*INSTRUCTIONS TO FOLLOW:*
Everything in the records below except the images should be output exactly as written.

=======

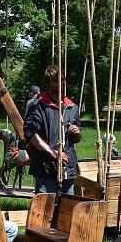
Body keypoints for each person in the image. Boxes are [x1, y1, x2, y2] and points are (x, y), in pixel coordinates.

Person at [24, 65, 81, 194]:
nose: (60, 83)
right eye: (55, 80)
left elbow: (76, 139)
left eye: (62, 79)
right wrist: (52, 152)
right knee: (44, 210)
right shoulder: (38, 105)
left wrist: (77, 133)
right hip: (46, 167)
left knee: (66, 211)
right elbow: (30, 133)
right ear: (48, 83)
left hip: (68, 169)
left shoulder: (72, 107)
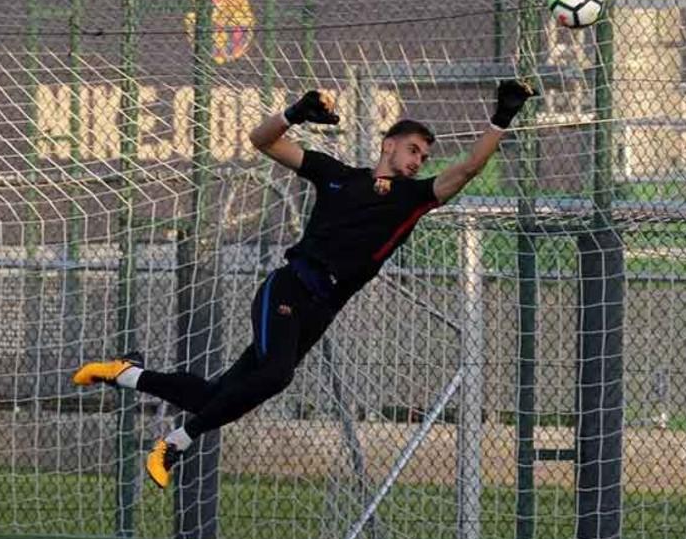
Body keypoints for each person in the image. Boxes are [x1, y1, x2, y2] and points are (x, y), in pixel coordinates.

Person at [73, 79, 538, 489]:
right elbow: (262, 140)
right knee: (275, 376)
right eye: (413, 149)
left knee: (218, 396)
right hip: (290, 287)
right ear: (389, 144)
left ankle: (126, 373)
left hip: (320, 310)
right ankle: (176, 442)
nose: (419, 161)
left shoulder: (414, 199)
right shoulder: (336, 175)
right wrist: (294, 113)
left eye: (424, 156)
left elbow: (469, 169)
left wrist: (502, 117)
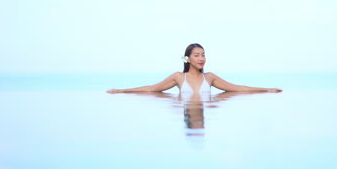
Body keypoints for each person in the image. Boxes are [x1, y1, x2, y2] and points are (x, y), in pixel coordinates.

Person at [106, 43, 283, 94]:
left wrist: (266, 89)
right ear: (188, 59)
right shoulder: (178, 77)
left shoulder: (210, 78)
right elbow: (152, 89)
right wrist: (122, 91)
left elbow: (236, 88)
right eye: (197, 55)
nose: (201, 59)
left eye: (203, 55)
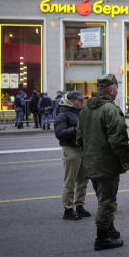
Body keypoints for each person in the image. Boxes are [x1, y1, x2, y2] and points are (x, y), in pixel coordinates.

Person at [77, 74, 129, 251]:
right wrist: (126, 158)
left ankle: (110, 229)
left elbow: (79, 137)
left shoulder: (86, 109)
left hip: (91, 162)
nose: (117, 91)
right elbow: (119, 139)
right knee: (107, 201)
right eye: (116, 88)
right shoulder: (110, 109)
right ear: (111, 89)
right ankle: (102, 238)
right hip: (107, 164)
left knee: (102, 197)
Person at [55, 90, 90, 221]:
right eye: (79, 99)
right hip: (71, 149)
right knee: (69, 182)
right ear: (71, 101)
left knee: (83, 180)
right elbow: (59, 133)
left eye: (83, 99)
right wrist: (77, 129)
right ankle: (68, 209)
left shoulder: (81, 111)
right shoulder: (63, 114)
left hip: (83, 149)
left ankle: (80, 206)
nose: (82, 101)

=======

*TASK RESPONSE:*
Body keypoints for each person in the image. Boxes are [x1, y1, x2, y2] and points are (x, y), in pixel coordinates.

Person at [24, 65, 81, 194]:
nose: (60, 83)
right eye: (55, 80)
left elbow: (76, 139)
left eye: (62, 79)
right wrist: (52, 152)
right knee: (44, 210)
right shoulder: (38, 105)
left wrist: (77, 133)
right hip: (46, 167)
left knee: (66, 211)
right elbow: (30, 133)
right ear: (48, 83)
left hip: (68, 169)
left shoulder: (72, 107)
Body keypoints for each person in the image. Boxes are [x1, y1, x2, y2] and points are (x, y), in pixel coordinates.

Person at [73, 79, 538, 489]:
right elbow: (262, 140)
right knee: (275, 376)
right eye: (413, 149)
left knee: (218, 396)
right hip: (290, 287)
right ear: (389, 144)
left ankle: (126, 373)
left hip: (320, 310)
right ankle: (176, 442)
nose: (419, 161)
left shoulder: (414, 199)
right shoulder: (336, 175)
right wrist: (294, 113)
left eye: (424, 156)
left elbow: (469, 169)
left wrist: (502, 117)
Body keypoints for each person in the image. Boxes are [x1, y1, x2, y2] and points are (x, y), in pixel coordinates.

Person at [106, 43, 283, 94]:
left wrist: (266, 89)
right ear: (188, 59)
right shoulder: (178, 77)
left shoulder: (210, 78)
right elbow: (152, 89)
right wrist: (122, 91)
left elbow: (236, 88)
right eye: (197, 55)
nose: (201, 59)
left eye: (203, 55)
Body keypoints for each person in the image. Boxes are [x1, y1, x2, y2] and points are (x, y), in pixel coordinates.

Person at [77, 74, 129, 251]:
right wrist: (126, 158)
left ankle: (110, 229)
left elbow: (79, 137)
left shoulder: (86, 109)
left hip: (91, 162)
nose: (117, 91)
right elbow: (119, 139)
right knee: (107, 201)
right eye: (116, 88)
right shoulder: (110, 109)
right ear: (111, 89)
right ankle: (102, 238)
right hip: (107, 164)
left knee: (102, 197)
Person at [55, 90, 90, 221]:
right eye: (79, 99)
right hip: (71, 149)
right knee: (69, 182)
right ear: (71, 101)
left knee: (83, 180)
right elbow: (59, 133)
left eye: (83, 99)
right wrist: (77, 129)
right ankle: (68, 209)
left shoulder: (81, 111)
right shoulder: (63, 114)
left hip: (83, 149)
left ankle: (80, 206)
nose: (82, 101)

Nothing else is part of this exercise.